SOURCE
################

M. Yves Krattinger. Eh oui !
M. Jacques Mézard. Nous n’avons pas dû lire le Discours de la méthode de la même manière. Entre stratégie politique et loi fondatrice, il existe un immense fossé, incompatible avec la large adhésion que requiert une telle réforme.
Nous considérons, nous, que la logique eût été, d’abord, de clarifier et de simplifier les compétences, ensuite, de rationaliser l’organisation territoriale, puis, d’adapter la fiscalité locale et, enfin, le cas échéant, d’ajuster le calendrier électoral, le tout pouvant être appréhendé de manière globale.
Vous avez décidé d’opérer à l’inverse pour des raisons non de logique d’aménagement du territoire mais de stratégie autour de deux axes.
En premier lieu, il vous fallait supprimer la taxe professionnelle en priorité, dans des conditions sur lesquelles nous nous sommes déjà exprimés, et, en second lieu, créer le conseiller territorial avec un scrutin uninominal à tour unique, pour nous inique.
Par ces méthodes, vous désespérez, monsieur le ministre, monsieur le secrétaire d'État, ceux qui ne sont pas de votre sensibilité mais ne redoutent pourtant pas de voter des textes leur paraissant conformes à l’intérêt général et au respect de leur sensibilité.
La lecture de l’étude d’impact jointe au texte du projet de loi est révélatrice ; il s’agit en fait d’appliquer selon vous les conclusions du rapport du comité pour la réforme des collectivités locales, dit « comité Balladur », intitulé Il est temps de décider, rapport qui, je vous cite, « a conclu à la nécessité de renforcer le rôle des régions et des départements, d’une part, en rapprochant ces deux collectivités et, d’autre part, en modernisant le mode d’élection ».
M. Jean-Jacques Hyest, président de la commission des lois. C’est ce que nous faisons !
M. Jacques Mézard. Pourtant, je note que les préconisations du comité Balladur sur le système électoral n’ont pas été suivies par vous, car vous reprochez à ce système quatre inconvénients dont le premier serait que l’identité souhaitée entre les deux catégories d’élus ne pourrait être satisfaite.
L’étude d’impact – au demeurant intéressante mais qui n’a pas forcément un lien direct avec le projet de loi sur la concomitance des renouvellements des conseils généraux et des conseils régionaux, puisqu’il y est essentiellement question du projet de réforme des collectivités territoriales – repose principalement sur le rapport Balladur ; vous rappelez ensuite que « la préparation à cette réforme a fait l’objet d’échanges nombreux avec les associations d’élus locaux, les partis politiques et les parlementaires », mais il n’y a pas une ligne sur le contenu des déclarations desdits partis, des associations d’élus et des parlementaires.

################

OBJECTIF A
D'après le débat, quel est l'intitulé du rapport du comité pour la réforme des collectivités locales ?
Le débat et les enregistrements sont deux documents indépendants l'un de l'autre.

################

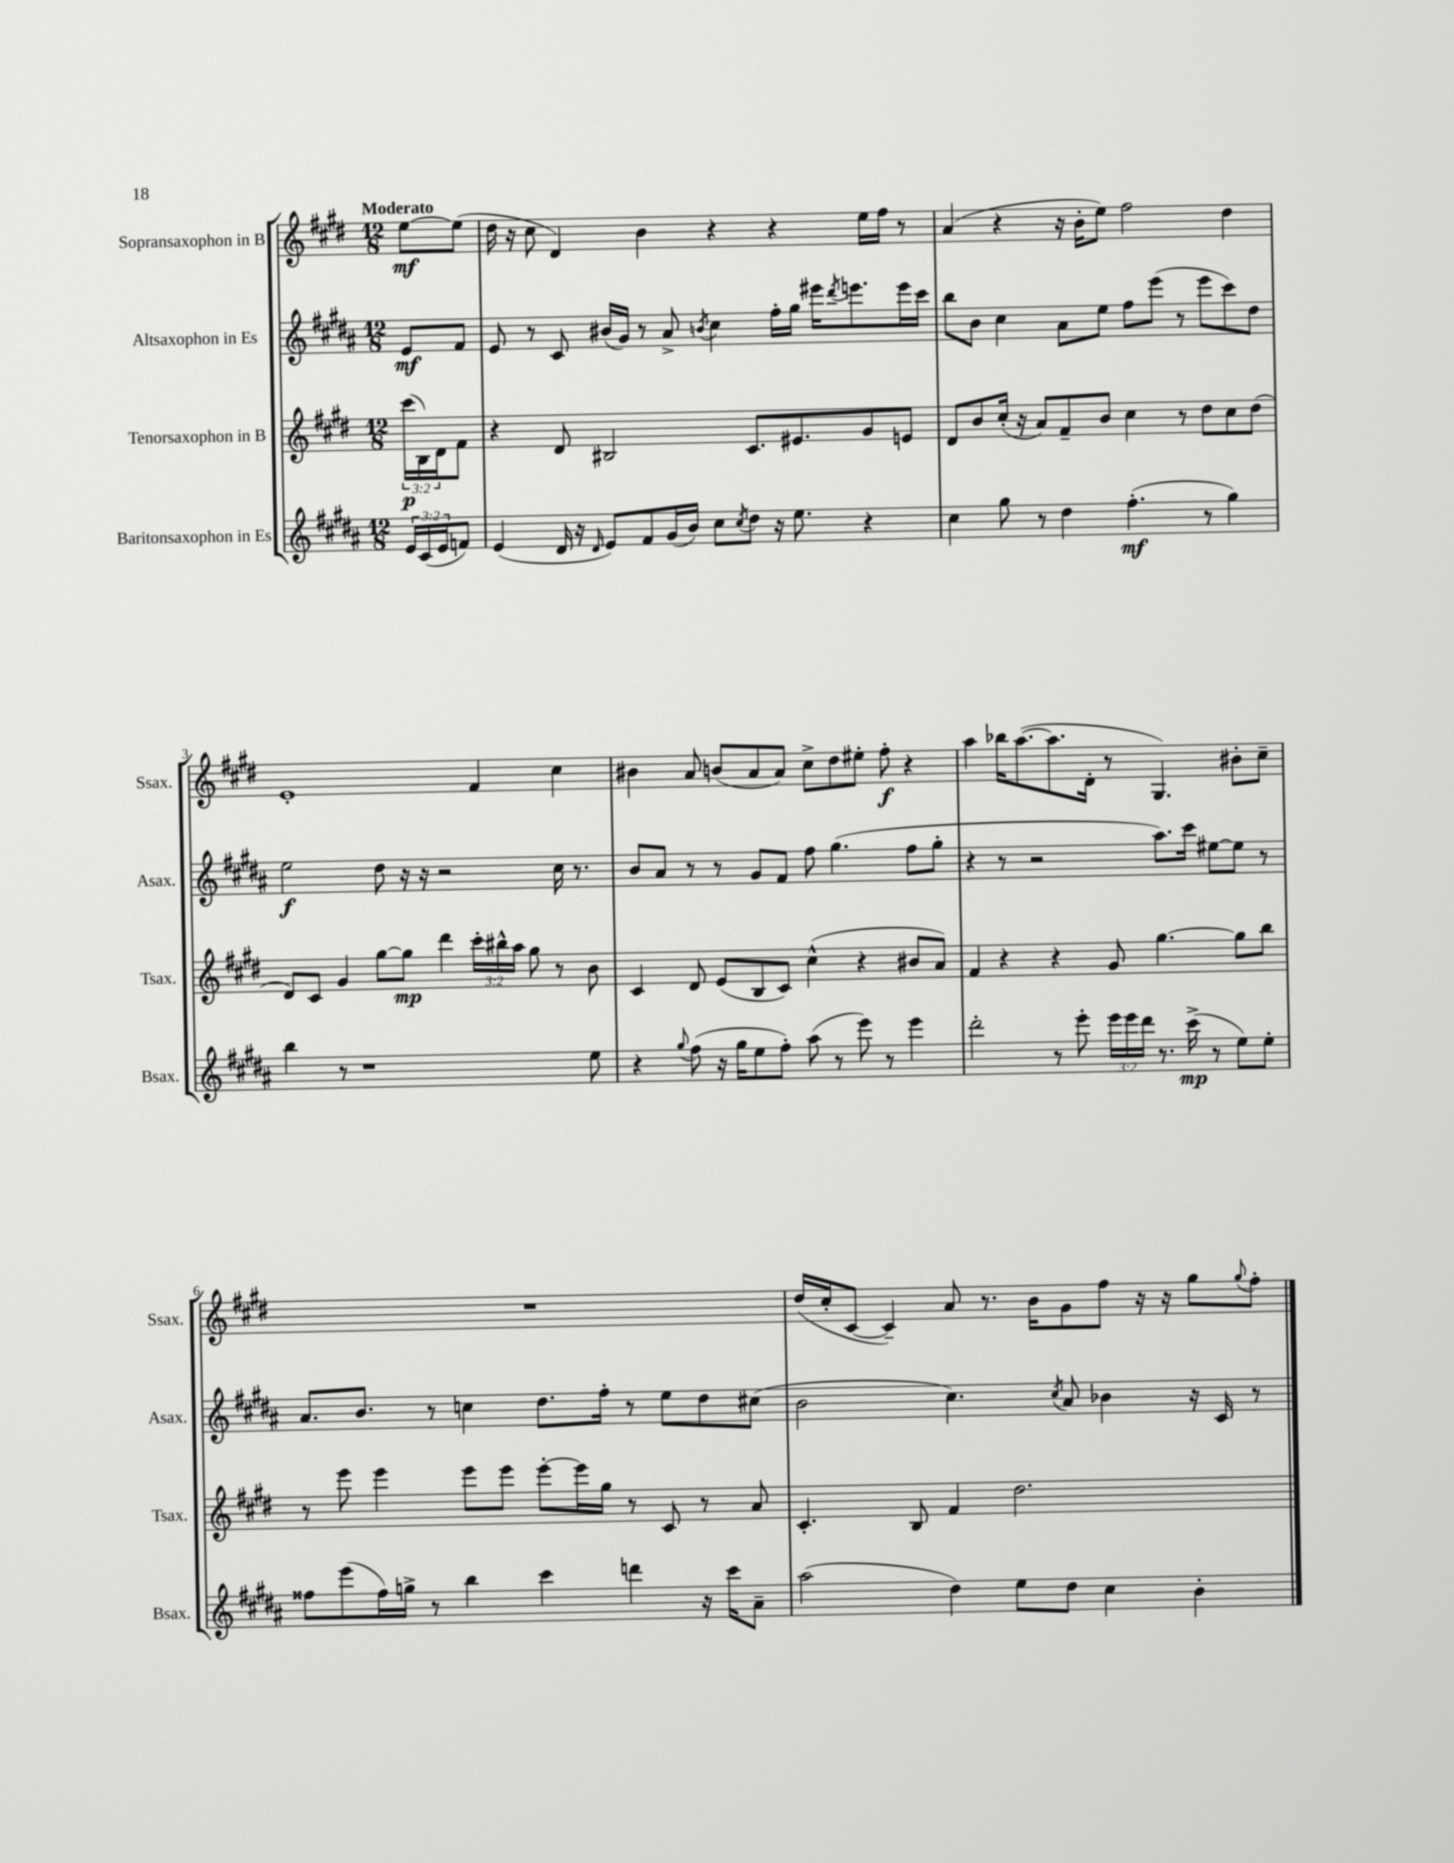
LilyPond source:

<<
\new StaffGroup <<
\new Staff = "s0" \with { instrumentName = "Sopransaxophon in B" shortInstrumentName = "Ssax." } {
    \clef treble \key e \major \numericTimeSignature \time 12/8 \partial 4 \tempo "Moderato"
    e''8~\mf e''8( |
    dis''16 r16 cis''8 dis'4) b'4 r4 r4 e''16 fis''16 r8 |
    a'4( r4 r16 b'16-. e''8) fis''2 dis''4 |
    e'1-. fis'4 cis''4 |
    bis'4 a'8 b'8( a'8 a'8) cis''8-> dis''8 eis''8-. fis''8-.\f r4 |
    a''4 bes''16 a''8.~( a''8. dis'16-. r8 gis4.) bis'8-. cis''8-- |
    R1. |
    dis''16( cis''16-. cis'8~ cis'4--) a'8 r8. b'16 gis'8 fis''8 r16 r16 gis''8 \appoggiatura { gis''8 } fis''8-. \bar "|." |
}
\new Staff = "s1" \with { instrumentName = "Altsaxophon in Es" shortInstrumentName = "Asax." } {
    \clef treble \key b \major \numericTimeSignature \time 12/8 \partial 4
    e'8\mf fis'8 |
    e'8 r8 cis'8 bis'16( gis'16) r8 ais'8-> \acciaccatura { b'8 } cis''4 fis''16-. gis''16 eis'''16 \acciaccatura { dis'''8 } e'''8. e'''16 cis'''16 |
    b''8 b'8 cis''4 ais'8 e''8 fis''8 e'''8( r8 e'''8 cis'''8) dis''8 |
    e''2\f dis''8 r16 r16 r2 cis''16 r8. |
    b'8 ais'8 r8 r8 gis'8 fis'8 fis''8 gis''4.( fis''8 gis''8-. |
    r4 r8 r2 ais''8.) cis'''16 eis''8~ eis''8 r8 |
    ais'8. b'8. r8 c''4 dis''8. fis''16-. r8 e''8 dis''8 cis''8( |
    b'2 cis''4.) \acciaccatura { cis''8 } ais'8 bes'4 r16 cis'16 r8 \bar "|." |
}
\new Staff = "s2" \with { instrumentName = "Tenorsaxophon in B" shortInstrumentName = "Tsax." } {
    \clef treble \key e \major \numericTimeSignature \time 12/8 \override Staff.TupletNumber.text = #tuplet-number::calc-fraction-text \partial 4
    \tuplet 3/2 { cis'''16\p( b16) dis'16 } fis'8 |
    r4 dis'8 bis2 cis'8. eis'8. gis'8 e'8 |
    dis'8 b'8 cis''16-.( r16 a'8) fis'8-- b'8 cis''4 r8 dis''8 cis''8 dis''8( |
    dis'8) cis'8 gis'4 gis''8~ gis''8\mp dis'''4 \tuplet 3/2 { cis'''16-. bis''16-^ a''16 } gis''8 r8 b'8 |
    cis'4 dis'8 e'8( b8 cis'8) cis''4-^( r4 bis'8 a'8) |
    fis'4 r4 r4 gis'8 gis''4.~ gis''8 b''8 |
    r8 e'''8 e'''4 e'''8 e'''8 e'''8~-. e'''16 gis''16 r8 cis'8 r8 a'8 |
    cis'4.-. b8 fis'4 dis''2. \bar "|." |
}
\new Staff = "s3" \with { instrumentName = "Baritonsaxophon in Es" shortInstrumentName = "Bsax." } {
    \clef treble \key b \major \numericTimeSignature \time 12/8 \override Staff.TupletNumber.text = #tuplet-number::calc-fraction-text \partial 4
    \tuplet 3/2 { e'16 cis'16( e'16 } f'8) |
    e'4( dis'16 r16 \grace { dis'16 } e'8) fis'8 gis'16( b'16) cis''8 \acciaccatura { cis''8 } dis''8 r16 e''8. r4 |
    cis''4 gis''8 r8 dis''4 fis''4.-.\mf( r8 gis''4) |
    b''4 r8 r1 e''8 |
    r4 \appoggiatura { gis''8 } fis''8( r16 gis''16 e''8 fis''8-.) ais''8( r8 e'''8) r8 e'''4 |
    dis'''2-. r8 e'''8-. \tuplet 3/2 { e'''16 e'''16 dis'''16 } r8. cis'''16->\mp( r8 e''8) e''8-. |
    fisis''8 e'''8( fisis''16) g''16-> r8 b''4 cis'''4 d'''4 r16 cis'''16 ais'8-- |
    ais''2( dis''4) e''8 dis''8 cis''4 b'4-. \bar "|." |
}
>>
>>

################

OBJECTIF B
Indiquez combien de lignes des enregistrements contiennent la chaîne « fraction ». Répondez par le nombre seul.

RÉPONSE COMPLÈTE A
Le rapport s'intitule « Il est temps de décider ».

RÉPONSE COMPLÈTE B
2